(Excerpted passage Opens)

Now, the employer/plan here didn’t do itself any favors; when the plan attempted to enforce its right to reimbursement and subsequent negotiations broke down, Montanile’s attorney notified the plan that he would distribute the settlement funds to Montanile unless the Plan objected within 14 days. And, after the plan failed to object within that timeframe, the lawyer did what he said he would do. And then the plan waited six months before suing under Section 502(a)(3)(B) of ERISA to enforce an equitable lien on the settlement funds. By that time, Montanile had spent most of the money.

Lower Courts

The district court had found that the plan had a right to reimbursement on the grounds that “a beneficiary’s dissipation of assets is immaterial when a fiduciary asserts an equitable lien by agreement.” That position was affirmed by the Eleventh Circuit upon appeal, in line with its holding in AirTran Airways, Inc. v. Elem, 767 F.3d 1192 (11th Cir. 2014).

(Excerpted passage Closes)

* _What you need to do_:
a - In the Montanile passage, how long did the plan wait before suing to enforce an equitable lien on the settlement funds?
b - Extend the Montanile passage, starting after its final sentence.
These entries have no connection to the Montanile passage.

(Supplied information Opens)

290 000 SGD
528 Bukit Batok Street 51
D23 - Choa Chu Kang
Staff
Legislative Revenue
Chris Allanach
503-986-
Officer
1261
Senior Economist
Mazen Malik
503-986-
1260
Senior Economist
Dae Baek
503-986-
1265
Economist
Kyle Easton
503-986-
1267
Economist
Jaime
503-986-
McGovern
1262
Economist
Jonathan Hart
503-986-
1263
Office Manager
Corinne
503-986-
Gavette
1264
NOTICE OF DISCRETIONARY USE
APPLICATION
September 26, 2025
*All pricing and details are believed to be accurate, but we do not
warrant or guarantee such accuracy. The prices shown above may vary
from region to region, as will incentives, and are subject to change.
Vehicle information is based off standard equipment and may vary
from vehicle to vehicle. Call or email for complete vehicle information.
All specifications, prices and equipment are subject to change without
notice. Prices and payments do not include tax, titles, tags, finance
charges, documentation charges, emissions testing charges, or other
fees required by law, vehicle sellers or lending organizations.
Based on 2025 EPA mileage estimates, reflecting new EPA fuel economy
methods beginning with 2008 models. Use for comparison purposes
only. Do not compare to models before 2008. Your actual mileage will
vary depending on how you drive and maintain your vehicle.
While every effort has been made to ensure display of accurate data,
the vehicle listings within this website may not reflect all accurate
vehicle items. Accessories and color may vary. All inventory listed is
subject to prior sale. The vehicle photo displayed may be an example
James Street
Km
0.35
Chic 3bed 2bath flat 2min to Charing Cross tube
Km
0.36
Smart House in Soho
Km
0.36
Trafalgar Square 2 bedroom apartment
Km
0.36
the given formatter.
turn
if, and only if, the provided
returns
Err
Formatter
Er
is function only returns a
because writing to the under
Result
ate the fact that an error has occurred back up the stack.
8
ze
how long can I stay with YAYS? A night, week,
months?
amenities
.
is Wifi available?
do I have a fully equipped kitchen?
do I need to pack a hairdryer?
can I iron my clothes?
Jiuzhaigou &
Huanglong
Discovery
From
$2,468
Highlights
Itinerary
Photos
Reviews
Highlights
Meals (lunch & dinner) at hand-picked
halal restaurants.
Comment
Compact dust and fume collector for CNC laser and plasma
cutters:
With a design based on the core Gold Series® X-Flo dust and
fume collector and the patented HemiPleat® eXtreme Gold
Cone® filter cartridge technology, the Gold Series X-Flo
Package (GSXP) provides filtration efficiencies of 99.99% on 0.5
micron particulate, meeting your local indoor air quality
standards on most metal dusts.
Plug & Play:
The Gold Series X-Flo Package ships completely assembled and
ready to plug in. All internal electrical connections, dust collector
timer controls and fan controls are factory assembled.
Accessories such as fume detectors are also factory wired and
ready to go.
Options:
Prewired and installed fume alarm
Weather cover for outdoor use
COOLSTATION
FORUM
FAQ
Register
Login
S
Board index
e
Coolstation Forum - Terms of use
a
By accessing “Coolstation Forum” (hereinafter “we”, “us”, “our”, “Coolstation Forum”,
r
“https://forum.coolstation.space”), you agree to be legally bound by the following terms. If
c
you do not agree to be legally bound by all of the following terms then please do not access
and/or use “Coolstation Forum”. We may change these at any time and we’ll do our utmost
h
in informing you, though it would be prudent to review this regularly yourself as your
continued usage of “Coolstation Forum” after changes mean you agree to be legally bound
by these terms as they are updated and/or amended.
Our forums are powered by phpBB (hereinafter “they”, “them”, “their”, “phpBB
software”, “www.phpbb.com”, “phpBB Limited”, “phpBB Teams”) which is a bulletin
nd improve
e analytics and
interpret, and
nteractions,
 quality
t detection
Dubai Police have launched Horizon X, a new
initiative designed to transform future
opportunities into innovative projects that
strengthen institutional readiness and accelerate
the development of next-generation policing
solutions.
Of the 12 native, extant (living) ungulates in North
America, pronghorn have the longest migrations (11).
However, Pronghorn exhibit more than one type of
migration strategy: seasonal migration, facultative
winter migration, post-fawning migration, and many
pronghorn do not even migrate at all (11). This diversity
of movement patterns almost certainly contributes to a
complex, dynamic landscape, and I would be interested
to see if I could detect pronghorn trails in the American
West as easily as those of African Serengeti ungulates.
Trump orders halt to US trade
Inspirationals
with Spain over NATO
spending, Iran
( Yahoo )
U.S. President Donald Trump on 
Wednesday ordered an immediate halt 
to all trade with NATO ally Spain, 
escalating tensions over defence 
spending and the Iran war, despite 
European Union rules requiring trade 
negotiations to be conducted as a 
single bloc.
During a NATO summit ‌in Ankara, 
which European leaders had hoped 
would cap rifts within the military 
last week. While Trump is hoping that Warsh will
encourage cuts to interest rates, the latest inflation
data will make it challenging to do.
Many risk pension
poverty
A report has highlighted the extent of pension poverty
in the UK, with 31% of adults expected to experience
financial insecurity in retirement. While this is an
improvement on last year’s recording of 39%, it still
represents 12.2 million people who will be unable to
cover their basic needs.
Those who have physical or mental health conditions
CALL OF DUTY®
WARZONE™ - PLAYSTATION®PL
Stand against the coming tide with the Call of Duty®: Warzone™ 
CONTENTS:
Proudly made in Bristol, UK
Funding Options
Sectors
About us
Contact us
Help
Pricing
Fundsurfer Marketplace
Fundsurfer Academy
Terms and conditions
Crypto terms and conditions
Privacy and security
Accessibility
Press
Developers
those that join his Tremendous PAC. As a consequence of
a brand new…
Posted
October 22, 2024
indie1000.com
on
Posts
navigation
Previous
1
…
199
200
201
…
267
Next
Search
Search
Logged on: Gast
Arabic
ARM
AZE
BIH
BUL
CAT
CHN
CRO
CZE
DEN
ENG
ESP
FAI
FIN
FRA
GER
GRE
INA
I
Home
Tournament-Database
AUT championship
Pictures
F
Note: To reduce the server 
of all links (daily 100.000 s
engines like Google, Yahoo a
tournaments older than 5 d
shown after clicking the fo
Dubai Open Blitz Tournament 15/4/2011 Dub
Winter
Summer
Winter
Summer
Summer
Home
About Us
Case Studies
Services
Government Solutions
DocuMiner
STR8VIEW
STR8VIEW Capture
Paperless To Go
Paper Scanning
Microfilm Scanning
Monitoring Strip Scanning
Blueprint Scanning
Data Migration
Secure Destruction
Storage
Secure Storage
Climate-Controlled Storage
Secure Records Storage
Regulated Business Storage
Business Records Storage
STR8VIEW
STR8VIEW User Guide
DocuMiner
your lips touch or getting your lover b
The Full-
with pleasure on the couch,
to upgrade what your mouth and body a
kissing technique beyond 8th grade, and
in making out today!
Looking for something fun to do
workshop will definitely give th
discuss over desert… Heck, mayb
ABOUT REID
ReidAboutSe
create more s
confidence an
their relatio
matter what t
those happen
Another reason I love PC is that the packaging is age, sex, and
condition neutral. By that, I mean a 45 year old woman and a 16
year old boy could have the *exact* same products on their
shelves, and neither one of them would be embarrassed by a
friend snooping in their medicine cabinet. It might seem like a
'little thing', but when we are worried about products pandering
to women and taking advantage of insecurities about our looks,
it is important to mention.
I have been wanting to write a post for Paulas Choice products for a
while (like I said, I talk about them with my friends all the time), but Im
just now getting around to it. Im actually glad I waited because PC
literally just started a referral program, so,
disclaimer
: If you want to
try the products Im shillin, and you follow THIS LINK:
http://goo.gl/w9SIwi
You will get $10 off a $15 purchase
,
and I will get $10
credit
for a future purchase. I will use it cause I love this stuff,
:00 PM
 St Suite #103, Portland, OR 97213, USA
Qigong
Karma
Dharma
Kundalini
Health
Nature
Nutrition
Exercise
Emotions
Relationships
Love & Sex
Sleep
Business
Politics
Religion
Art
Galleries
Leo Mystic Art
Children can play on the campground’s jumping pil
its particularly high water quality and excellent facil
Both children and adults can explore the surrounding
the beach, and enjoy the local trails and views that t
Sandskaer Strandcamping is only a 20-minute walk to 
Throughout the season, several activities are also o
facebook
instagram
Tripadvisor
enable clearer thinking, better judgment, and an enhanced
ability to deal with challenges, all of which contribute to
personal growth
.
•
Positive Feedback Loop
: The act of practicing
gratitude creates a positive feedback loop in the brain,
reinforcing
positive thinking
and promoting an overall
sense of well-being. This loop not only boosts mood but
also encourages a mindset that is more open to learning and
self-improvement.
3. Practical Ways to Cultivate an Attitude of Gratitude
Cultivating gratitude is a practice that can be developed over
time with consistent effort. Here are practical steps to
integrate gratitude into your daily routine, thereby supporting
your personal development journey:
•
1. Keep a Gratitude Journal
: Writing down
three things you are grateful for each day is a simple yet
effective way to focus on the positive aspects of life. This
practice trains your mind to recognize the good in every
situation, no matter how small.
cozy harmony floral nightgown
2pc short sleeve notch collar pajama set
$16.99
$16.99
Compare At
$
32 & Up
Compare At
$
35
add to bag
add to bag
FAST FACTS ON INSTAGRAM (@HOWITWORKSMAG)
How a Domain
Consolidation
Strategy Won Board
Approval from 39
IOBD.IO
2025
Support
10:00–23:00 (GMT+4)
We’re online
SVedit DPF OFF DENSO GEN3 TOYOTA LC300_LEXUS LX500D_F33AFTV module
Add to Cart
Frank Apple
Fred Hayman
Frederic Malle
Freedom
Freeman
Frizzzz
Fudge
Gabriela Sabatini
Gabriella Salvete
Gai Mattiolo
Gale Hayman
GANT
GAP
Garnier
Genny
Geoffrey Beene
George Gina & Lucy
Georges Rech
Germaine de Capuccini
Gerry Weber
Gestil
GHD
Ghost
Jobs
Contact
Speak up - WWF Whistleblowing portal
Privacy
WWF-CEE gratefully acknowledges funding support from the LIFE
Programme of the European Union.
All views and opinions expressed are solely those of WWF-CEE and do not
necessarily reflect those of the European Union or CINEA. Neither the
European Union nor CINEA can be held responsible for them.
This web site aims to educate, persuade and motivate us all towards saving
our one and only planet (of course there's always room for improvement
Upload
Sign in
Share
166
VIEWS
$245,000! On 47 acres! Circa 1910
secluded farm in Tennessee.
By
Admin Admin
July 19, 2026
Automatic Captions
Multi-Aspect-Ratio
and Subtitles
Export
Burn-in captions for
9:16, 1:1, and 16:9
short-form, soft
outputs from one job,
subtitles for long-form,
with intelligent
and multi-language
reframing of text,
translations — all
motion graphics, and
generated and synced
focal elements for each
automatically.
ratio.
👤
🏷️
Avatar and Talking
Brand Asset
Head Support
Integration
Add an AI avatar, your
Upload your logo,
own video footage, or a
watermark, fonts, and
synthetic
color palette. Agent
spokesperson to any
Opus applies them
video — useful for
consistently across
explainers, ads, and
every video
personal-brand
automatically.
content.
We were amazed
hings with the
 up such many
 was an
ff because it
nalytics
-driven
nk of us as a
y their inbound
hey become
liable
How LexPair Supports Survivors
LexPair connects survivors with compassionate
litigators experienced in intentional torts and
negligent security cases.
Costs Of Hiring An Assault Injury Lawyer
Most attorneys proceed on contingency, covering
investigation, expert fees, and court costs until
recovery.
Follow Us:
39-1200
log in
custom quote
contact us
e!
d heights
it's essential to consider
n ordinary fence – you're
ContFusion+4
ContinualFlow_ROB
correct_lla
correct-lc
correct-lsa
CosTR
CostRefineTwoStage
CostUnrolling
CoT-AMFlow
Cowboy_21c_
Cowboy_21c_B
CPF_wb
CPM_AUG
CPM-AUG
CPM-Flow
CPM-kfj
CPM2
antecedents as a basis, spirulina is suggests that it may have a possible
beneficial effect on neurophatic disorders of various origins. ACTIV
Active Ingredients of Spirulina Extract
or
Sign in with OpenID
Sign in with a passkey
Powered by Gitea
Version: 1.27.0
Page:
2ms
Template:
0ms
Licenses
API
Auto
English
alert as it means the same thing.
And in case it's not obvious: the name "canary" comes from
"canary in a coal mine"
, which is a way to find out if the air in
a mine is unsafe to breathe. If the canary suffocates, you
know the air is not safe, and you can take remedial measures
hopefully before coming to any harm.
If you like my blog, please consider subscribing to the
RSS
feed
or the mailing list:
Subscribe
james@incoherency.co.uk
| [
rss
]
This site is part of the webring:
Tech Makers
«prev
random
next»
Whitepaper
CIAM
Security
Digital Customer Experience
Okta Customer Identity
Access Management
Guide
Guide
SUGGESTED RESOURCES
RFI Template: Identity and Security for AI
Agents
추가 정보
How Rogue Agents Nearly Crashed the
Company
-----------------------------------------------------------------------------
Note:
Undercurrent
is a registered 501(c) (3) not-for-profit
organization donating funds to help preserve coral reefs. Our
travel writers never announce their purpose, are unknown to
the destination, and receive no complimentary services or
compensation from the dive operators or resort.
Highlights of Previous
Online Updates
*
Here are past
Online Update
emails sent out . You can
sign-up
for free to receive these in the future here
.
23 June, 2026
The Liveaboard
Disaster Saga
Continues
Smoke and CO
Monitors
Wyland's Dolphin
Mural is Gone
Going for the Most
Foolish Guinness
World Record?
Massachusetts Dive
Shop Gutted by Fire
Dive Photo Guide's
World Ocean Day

(Supplied information Closes)

* _Results for the exercise_:
a - Six months.

b -
Justice Clarence Thomas, writing for the majority in the 8-1 decision (Justice Ginsburg dissented), explained that where a defendant has already spent proceeds that are subject to reimbursement, a restitution claim may only be asserted where funds or property in the defendant’s possession are clearly traceable back to the proceeds that were subject to reimbursement. Thomas said that, notwithstanding ERISA’s general objectives, concepts of fairness and the fact that the equitable lien was set forth in the Summary Plan Description (SPD), enforcing an equitable lien over a participant’s general assets was not “typically available” under the principles of equity.

Not that that is the last word on the subject; the Supreme Court remanded the case back to the district court to determine “how much dissipation there was” and whether Montanile had, in fact, commingled the settlement funds with his general assets.

Lessons Learned?

The lesson for retirement plans, if there is one, might be found in the Supreme Court majority’s suggestion that the plan’s failure to move on a timely basis to collect its recovery, even when Montanile’s attorney gave them 14 days to respond, not to mention the 6-month delay in suing for the recovery, was to blame.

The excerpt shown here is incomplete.